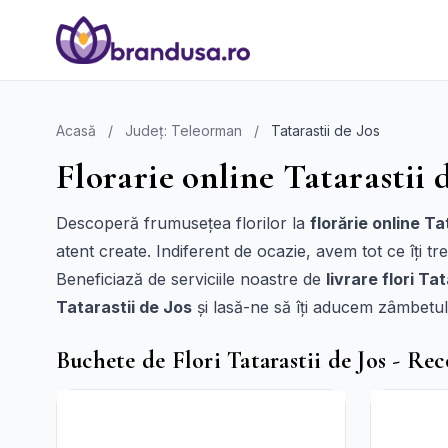
Acasă
/
Județ: Teleorman
/
Tatarastii de Jos
Florarie online Tatarastii d
Descoperă frumusețea florilor la
florărie online Ta
atent create. Indiferent de ocazie, avem tot ce îți t
Beneficiază de serviciile noastre de
livrare flori Ta
Tatarastii de Jos
și lasă-ne să îți aducem zâmbetul
Buchete de Flori Tatarastii de Jos - R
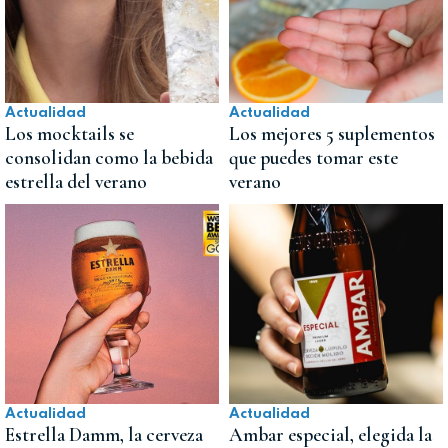
Actualidad
Actualidad
Los mocktails se
Los mejores 5 suplementos
consolidan como la bebida
que puedes tomar este
estrella del verano
verano
Actualidad
Actualidad
Estrella Damm, la cerveza
Ambar especial, elegida la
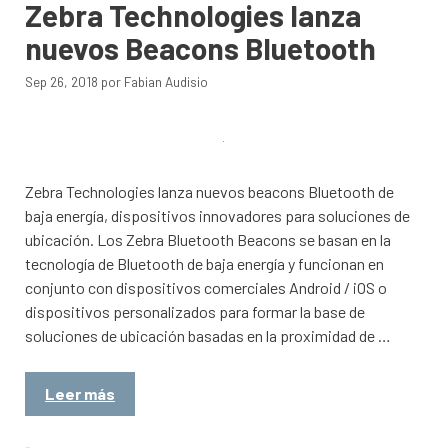
Zebra Technologies lanza
nuevos Beacons Bluetooth
Sep 26, 2018
por
Fabian Audisio
Zebra Technologies lanza nuevos beacons Bluetooth de
baja energía, dispositivos innovadores para soluciones de
ubicación. Los Zebra Bluetooth Beacons se basan en la
tecnología de Bluetooth de baja energía y funcionan en
conjunto con dispositivos comerciales Android / iOS o
dispositivos personalizados para formar la base de
soluciones de ubicación basadas en la proximidad de …
Leer más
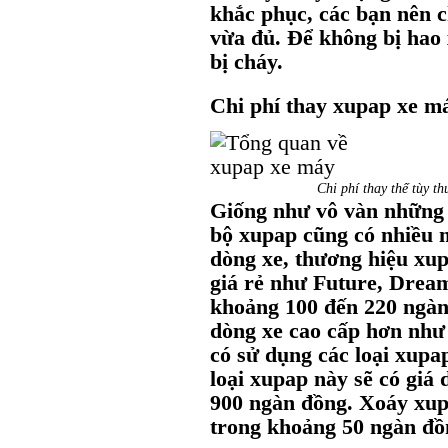
khắc phục, các bạn nên 
vừa đủ. Để không bị hao
bị cháy.
Chi phí thay xupap xe m
Chi phí thay thế tùy t
Giống như vô vàn những 
bộ xupap cũng có nhiều 
dòng xe, thương hiệu xup
giá rẻ như Future, Drea
khoảng 100 đến 220 ngàn 
dòng xe cao cấp hơn như 
có sử dụng các loại xu
loại xupap này sẽ có giá
900 ngàn đồng. Xoáy xup
trong khoảng 50 ngàn đồ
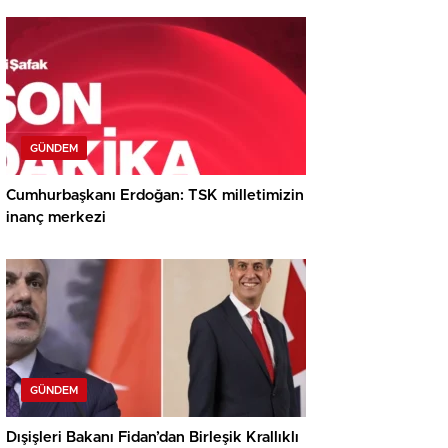
GÜNDEM
Cumhurbaşkanı Erdoğan: TSK milletimizin
inanç merkezi
GÜNDEM
Dışişleri Bakanı Fidan’dan Birleşik Krallıklı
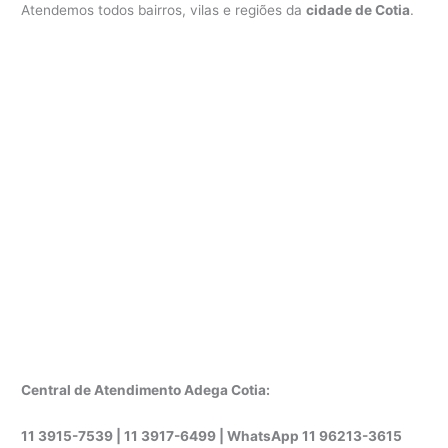
Atendemos todos bairros, vilas e regiões da
cidade de Cotia
.
Central de Atendimento Adega Cotia:
11 3915-7539 | 11 3917-6499 |
WhatsApp
11 96213-3615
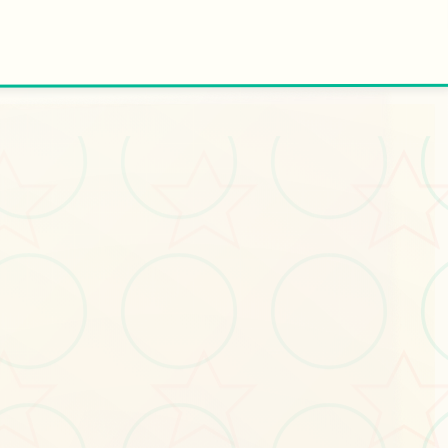
🌎
开始游戏
法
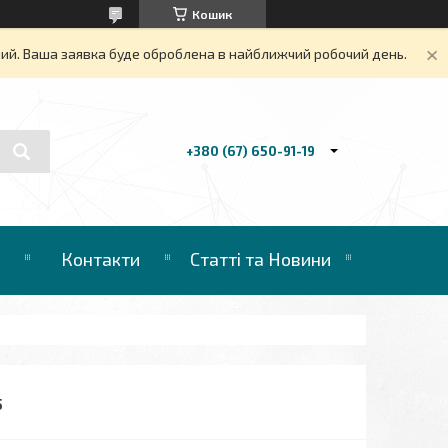
Кошик
дний. Ваша заявка буде оброблена в найближчий робочий день.
+380 (67) 650-91-19
Контакти
Статті та Новини
5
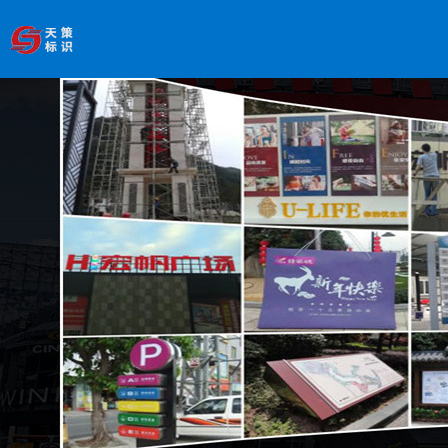
欢迎访问南京天策标识有限公司官网
--服务于学校、
医院、银行、政府、房地产、企事业单位、景区等基础建设
领域
全国服务热线
：
18066033339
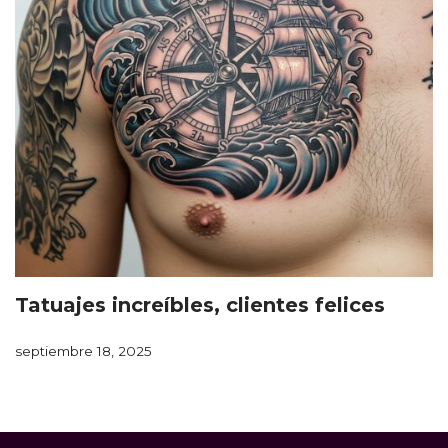
Tatuajes increíbles, clientes felices
septiembre 18, 2025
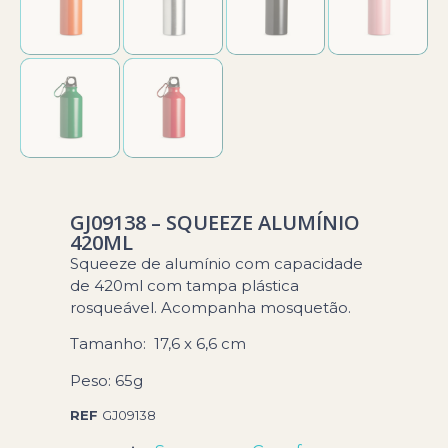
GJ09138 – SQUEEZE ALUMÍNIO
420ML
Squeeze de alumínio com capacidade
de 420ml com tampa plástica
rosqueável. Acompanha mosquetão.
Tamanho
: 17,6 x 6,6 cm
Peso:
65g
REF
GJ09138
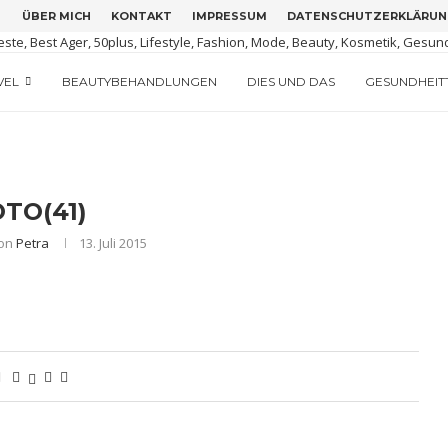
ÜBER MICH
KONTAKT
IMPRESSUM
DATENSCHUTZERKLÄRUN
M GRÜNEN IRLAND
TIGUA
ERSION
VEL
BEAUTYBEHANDLUNGEN
DIES UND DAS
GESUNDHEIT
TO(41)
von
Petra
13. Juli 2015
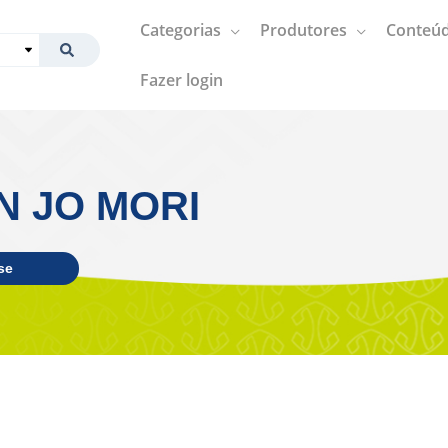
Categorias
Produtores
Conteúd
Fazer login
N JO MORI
se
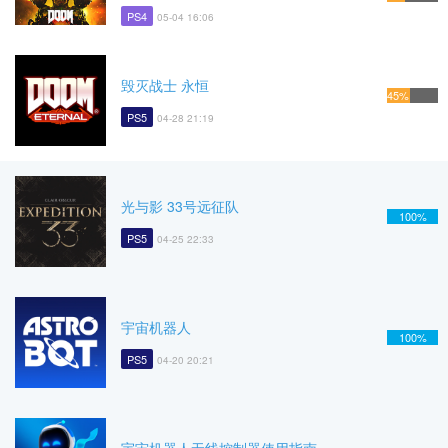
PS4
05-04 16:06
毁灭战士 永恒
45%
PS5
04-28 21:19
光与影 33号远征队
100%
PS5
04-25 22:33
宇宙机器人
100%
PS5
04-20 20:21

======

■ WHAT YOU NEED TO DO ■
Give an exact copy of the entries, excluding all pictures.

■ THE COMPLETED TASK ■
Acasă
/
Județ: Teleorman
/
Tatarastii de Jos
Florarie online Tatarastii d
Descoperă frumusețea florilor la
florărie online Ta
atent create. Indiferent de ocazie, avem tot ce îți t
Beneficiază de serviciile noastre de
livrare flori Ta
Tatarastii de Jos
și lasă-ne să îți aducem zâmbetul
Buchete de Flori Tatarastii de Jos - R
Actualidad
Actualidad
Los mocktails se
Los mejores 5 suplementos
consolidan como la bebida
que puedes tomar este
estrella del verano
verano
Actualidad
Actualidad
Estrella Damm, la cerveza
Ambar especial, elegida la
Zebra Technologies lanza
nuevos Beacons Bluetooth
Sep 26, 2018
por
Fabian Audisio
Zebra Technologies lanza nuevos beacons Bluetooth de
baja energía, dispositivos innovadores para soluciones de
ubicación. Los Zebra Bluetooth Beacons se basan en la
tecnología de Bluetooth de baja energía y funcionan en
conjunto con dispositivos comerciales Android / iOS o
dispositivos personalizados para formar la base de
soluciones de ubicación basadas en la proximidad de …
Leer más
khắc phục, các bạn nên 
vừa đủ. Để không bị hao
bị cháy.
Chi phí thay xupap xe m
Chi phí thay thế tùy t
Giống như vô vàn những 
bộ xupap cũng có nhiều 
dòng xe, thương hiệu xup
giá rẻ như Future, Drea
khoảng 100 đến 220 ngàn 
dòng xe cao cấp hơn như 
có sử dụng các loại xu
loại xupap này sẽ có giá
900 ngàn đồng. Xoáy xup
trong khoảng 50 ngàn đồ
GÜNDEM
Cumhurbaşkanı Erdoğan: TSK milletimizin
inanç merkezi
GÜNDEM
Dışişleri Bakanı Fidan’dan Birleşik Krallıklı
Atendemos todos bairros, vilas e regiões da
cidade de Cotia
.
Central de Atendimento Adega Cotia:
11 3915-7539 | 11 3917-6499 |
WhatsApp
11 96213-3615
🌎
开始游戏
法
Кошик
дний. Ваша заявка буде оброблена в найближчий робочий день.
+380 (67) 650-91-19
Контакти
Статті та Новини
5
欢迎访问南京天策标识有限公司官网
--服务于学校、
医院、银行、政府、房地产、企事业单位、景区等基础建设
领域
全国服务热线
：
18066033339
Tatuajes increíbles, clientes felices
septiembre 18, 2025
GJ09138 – SQUEEZE ALUMÍNIO
420ML
Squeeze de alumínio com capacidade
de 420ml com tampa plástica
rosqueável. Acompanha mosquetão.
Tamanho
: 17,6 x 6,6 cm
Peso:
65g
REF
GJ09138
ÜBER MICH
KONTAKT
IMPRESSUM
DATENSCHUTZERKLÄRUN
M GRÜNEN IRLAND
TIGUA
ERSION
VEL
BEAUTYBEHANDLUNGEN
DIES UND DAS
GESUNDHEIT
TO(41)
von
Petra
13. Juli 2015
Categorias
Produtores
Conteúd
Fazer login
N JO MORI
se
PS4
05-04 16:06
毁灭战士 永恒
45%
PS5
04-28 21:19
光与影 33号远征队
100%
PS5
04-25 22:33
宇宙机器人
100%
PS5
04-20 20:21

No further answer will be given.